On June 26, the U.S. Supreme Court handed down its much-anticipated decision in the case of National Institute of Family and Life Advocates v. Becerra. At issue in the Becerra case was California’s odious Reproductive FACT Act, a 2015 statute that required pro-life (and predominantly Christian) crisis pregnancy centers to prominently display information (in multiple languages) announcing that they do not provide abortions, as well as information about where abortions are available. The law imposed fines of up to $1,000 per violation; given pro-life centers’ refusal to advertise abortion, such fines threatened the centers’ very existence.
Advocates of the law claimed it was necessary to “protect” women from “unlicensed” centers. This seemed to be a sleight-of-hand; only centers that provide certain medical services are required to be “licensed” under California law. Thus, pro-life crisis pregnancy centers, which do not provide medical services, are not even required to be licensed.
The plaintiffs in the Becerra case argued that the statute effectively forced them to advertise for abortion services, and was therefore a violation of their First Amendment rights of free speech and religion. They had lost in federal and state trial courts, as well as the Ninth Circuit Court of Appeals.
A 5-4 majority of the Supreme Court, however, agreed with the plaintiffs.
In an opinion written by Justice Clarence Thomas (joined by Justices Samuel Alito, Neil Gorsuch, John Roberts and Anthony Kennedy), the Court held that the Reproductive FACT Act was a presumptively unconstitutional regulation of speech based on its content. As such, it was subject to the “strict scrutiny” test and could only pass muster if it was “narrowly tailored to serve a compelling state interest.”
The state of California tried to argue that the state’s interest was in providing low-income women with accurate information about reproductive health services. The Supreme Court found this argument unpersuasive, largely because the statute, as written, targeted only pro-life crisis pregnancy centers, leaving hundreds of other agencies, clinics and organizations that see low-income women completely unaffected. Additionally, the Court noted that the state could advertise abortion services itself, without forcing others to do so.
Nor did the Court agree that the speech in question was being made by “professionals,” and thus subject to a lesser constitutional standard. The Court expressly refused to hold that “professional speech” has lower constitutional protections per se.
The language of the majority’s opinion also reveals the Court’s strong suspicion that the Reproductive FACT Act was written not to provide low-income women with information but to silence speech with which the government disagrees. This, the Court noted, is impermissible.
Justice Kennedy wrote a concurring opinion in which he joins the majority, but goes further, chastising the state of California for engaging in what he calls a “paradigmatic example” of viewpoint discrimination. He writes, “The California Legislature included in its official history the congratulatory statement that the Act was part of California’s legacy of ‘forward thinking.’ But it is not forward thinking to force individuals to ‘be an instrument for fostering public adherence to an ideological point of view (they find) unacceptable.’”
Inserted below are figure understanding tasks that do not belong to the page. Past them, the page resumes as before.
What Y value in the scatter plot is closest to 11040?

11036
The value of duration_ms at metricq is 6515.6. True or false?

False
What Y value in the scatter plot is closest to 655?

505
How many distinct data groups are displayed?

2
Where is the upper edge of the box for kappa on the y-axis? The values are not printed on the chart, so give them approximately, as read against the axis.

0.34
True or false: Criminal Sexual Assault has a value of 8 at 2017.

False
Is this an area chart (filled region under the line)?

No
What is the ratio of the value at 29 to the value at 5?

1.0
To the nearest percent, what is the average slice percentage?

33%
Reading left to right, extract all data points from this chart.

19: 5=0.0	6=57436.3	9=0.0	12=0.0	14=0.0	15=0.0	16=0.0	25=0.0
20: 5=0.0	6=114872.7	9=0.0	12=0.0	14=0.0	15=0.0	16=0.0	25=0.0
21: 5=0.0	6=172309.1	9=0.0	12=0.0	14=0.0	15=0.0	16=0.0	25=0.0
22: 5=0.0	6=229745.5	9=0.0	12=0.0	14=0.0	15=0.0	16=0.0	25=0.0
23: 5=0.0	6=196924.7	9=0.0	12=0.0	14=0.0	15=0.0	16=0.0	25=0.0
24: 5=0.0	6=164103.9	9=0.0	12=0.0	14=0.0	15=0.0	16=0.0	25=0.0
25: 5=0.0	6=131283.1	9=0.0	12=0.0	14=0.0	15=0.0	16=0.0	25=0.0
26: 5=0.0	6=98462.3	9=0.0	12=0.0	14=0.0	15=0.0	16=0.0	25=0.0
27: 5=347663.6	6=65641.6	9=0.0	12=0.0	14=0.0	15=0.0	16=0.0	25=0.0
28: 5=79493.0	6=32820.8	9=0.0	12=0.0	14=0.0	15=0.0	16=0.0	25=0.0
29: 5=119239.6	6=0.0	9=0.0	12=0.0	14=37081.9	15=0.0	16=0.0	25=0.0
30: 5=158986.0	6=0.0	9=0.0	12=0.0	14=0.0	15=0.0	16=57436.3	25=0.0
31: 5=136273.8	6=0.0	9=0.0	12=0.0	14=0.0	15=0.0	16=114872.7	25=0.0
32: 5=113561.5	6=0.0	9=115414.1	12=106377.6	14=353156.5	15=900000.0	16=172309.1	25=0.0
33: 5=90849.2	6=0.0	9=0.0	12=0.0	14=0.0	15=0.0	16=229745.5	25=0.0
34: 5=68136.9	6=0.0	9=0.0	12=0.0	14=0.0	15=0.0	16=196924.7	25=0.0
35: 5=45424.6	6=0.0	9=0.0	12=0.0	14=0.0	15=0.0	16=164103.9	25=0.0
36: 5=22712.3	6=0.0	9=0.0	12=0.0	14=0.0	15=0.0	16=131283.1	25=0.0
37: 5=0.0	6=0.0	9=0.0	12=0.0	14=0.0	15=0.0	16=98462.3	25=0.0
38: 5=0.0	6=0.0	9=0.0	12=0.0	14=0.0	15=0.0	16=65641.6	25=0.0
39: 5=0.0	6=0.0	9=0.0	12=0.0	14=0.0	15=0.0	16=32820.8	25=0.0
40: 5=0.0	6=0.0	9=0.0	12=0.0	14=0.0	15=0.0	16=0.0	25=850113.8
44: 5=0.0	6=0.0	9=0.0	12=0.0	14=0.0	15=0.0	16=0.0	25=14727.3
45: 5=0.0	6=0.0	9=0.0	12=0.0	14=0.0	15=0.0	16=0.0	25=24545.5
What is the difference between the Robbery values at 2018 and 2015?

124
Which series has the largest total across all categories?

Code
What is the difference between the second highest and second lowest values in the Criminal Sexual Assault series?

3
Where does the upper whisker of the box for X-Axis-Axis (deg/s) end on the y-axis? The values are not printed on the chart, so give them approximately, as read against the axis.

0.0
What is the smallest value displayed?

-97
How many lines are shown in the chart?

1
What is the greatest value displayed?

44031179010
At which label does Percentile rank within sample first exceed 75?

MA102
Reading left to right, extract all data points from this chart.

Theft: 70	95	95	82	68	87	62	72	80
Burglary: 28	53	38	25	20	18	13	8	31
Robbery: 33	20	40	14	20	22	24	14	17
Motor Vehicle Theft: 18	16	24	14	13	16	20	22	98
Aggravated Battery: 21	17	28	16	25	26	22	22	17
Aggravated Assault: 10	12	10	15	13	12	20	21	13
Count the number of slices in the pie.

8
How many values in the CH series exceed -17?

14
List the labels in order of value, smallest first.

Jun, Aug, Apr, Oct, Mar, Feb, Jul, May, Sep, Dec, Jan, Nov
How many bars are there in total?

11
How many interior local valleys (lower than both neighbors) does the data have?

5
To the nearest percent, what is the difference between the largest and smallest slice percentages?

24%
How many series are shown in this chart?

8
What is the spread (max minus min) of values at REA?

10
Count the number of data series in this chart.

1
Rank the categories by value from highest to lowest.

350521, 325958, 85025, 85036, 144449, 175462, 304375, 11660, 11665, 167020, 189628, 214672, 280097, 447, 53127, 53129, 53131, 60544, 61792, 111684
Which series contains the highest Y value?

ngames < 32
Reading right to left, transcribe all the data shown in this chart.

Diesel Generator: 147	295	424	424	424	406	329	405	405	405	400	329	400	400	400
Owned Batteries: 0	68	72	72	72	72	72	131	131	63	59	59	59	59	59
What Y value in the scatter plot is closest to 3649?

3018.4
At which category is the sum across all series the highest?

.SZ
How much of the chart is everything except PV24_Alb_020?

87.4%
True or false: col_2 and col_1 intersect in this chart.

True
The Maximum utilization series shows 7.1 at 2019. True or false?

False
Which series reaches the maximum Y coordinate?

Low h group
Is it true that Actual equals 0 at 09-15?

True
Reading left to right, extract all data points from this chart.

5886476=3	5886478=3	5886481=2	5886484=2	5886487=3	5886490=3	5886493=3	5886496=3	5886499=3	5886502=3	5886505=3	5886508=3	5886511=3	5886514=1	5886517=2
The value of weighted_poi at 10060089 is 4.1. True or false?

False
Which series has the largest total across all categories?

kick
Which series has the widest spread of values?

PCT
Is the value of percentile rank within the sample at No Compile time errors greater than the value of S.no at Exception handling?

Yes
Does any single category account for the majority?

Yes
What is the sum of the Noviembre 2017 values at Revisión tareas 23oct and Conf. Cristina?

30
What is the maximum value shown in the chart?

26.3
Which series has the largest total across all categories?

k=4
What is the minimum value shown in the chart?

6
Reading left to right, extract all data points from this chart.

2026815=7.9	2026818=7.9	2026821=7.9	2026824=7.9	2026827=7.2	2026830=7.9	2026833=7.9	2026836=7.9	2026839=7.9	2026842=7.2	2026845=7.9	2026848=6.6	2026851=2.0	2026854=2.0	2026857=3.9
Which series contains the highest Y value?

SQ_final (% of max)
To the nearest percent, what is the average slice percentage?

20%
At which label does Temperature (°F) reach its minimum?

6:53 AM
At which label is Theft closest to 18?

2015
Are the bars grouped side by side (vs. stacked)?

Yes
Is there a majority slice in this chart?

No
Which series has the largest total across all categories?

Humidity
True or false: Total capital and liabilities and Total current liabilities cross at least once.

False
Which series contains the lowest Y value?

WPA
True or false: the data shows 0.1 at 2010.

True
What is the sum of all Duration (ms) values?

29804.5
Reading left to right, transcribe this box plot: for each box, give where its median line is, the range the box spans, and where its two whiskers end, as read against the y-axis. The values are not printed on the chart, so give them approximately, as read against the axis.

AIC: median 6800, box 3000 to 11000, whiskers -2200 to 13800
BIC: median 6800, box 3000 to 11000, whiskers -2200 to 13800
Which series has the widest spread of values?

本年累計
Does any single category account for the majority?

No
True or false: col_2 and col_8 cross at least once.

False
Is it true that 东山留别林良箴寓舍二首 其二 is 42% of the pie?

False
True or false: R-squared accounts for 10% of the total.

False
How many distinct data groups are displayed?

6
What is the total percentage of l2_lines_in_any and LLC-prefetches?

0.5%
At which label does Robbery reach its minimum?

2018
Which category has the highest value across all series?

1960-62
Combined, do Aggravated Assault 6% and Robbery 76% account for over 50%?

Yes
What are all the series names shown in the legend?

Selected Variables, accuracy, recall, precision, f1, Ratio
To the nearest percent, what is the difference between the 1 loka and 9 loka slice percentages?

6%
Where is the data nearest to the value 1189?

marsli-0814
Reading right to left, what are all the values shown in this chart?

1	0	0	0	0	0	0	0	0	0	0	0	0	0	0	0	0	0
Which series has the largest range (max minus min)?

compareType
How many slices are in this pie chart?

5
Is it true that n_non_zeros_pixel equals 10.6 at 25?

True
In fact, much of the breathless argument about the “need” for the law has been transparently ideological all along. A New York Times article published a month after the law went into effect was titled, “Pregnancy Clinics Fight for Right to Deny Abortion Information.” Such a headline suggests that pro-life centers were the sole repository of information about abortion access. That is demonstrably false; abortion information is available online, in phone books, on billboards and in innumerable handouts distributed by Planned Parenthood and state health and welfare agencies. The media slant continues apace; NPR’s story about the Becerra case this week featured the headline, “Supreme Court sides with California anti-abortion pregnancy centers” and described plaintiffs as “abortion rights opponents,” rather than pro-life advocates.
For liberals, the real problem with pro-life clinics is not their licensure but their efficacy, as a quick read of the two articles referenced above makes clear. There are approximately 2,700 pro-life crisis pregnancy centers in the state of California alone -- more than three times the number of clinics that provide abortions. (This ratio is quite likely replicated around the country.) And the vast majority of women who visit pro-life pregnancy centers decide not to have an abortion. The existence -- and success -- of these clinics threatens Big Abortion’s bottom line.
For all the blather about being “pro-choice,” abortion advocates seem perennially perturbed by the number of women who choose life for their babies, rather than abortion. The Reproductive FACT Act went after those who provide women with a choice -- a legitimate alternative to abortion -- and tried to force them to promote abortion.
Thanks to a slim majority in the Supreme Court, those efforts failed -- for now. The Becerra case is a victory for speech and faith and life. But it points out yet again that our most fundamental liberties hang by the thinnest of threads in one black robe on the nation’s highest court.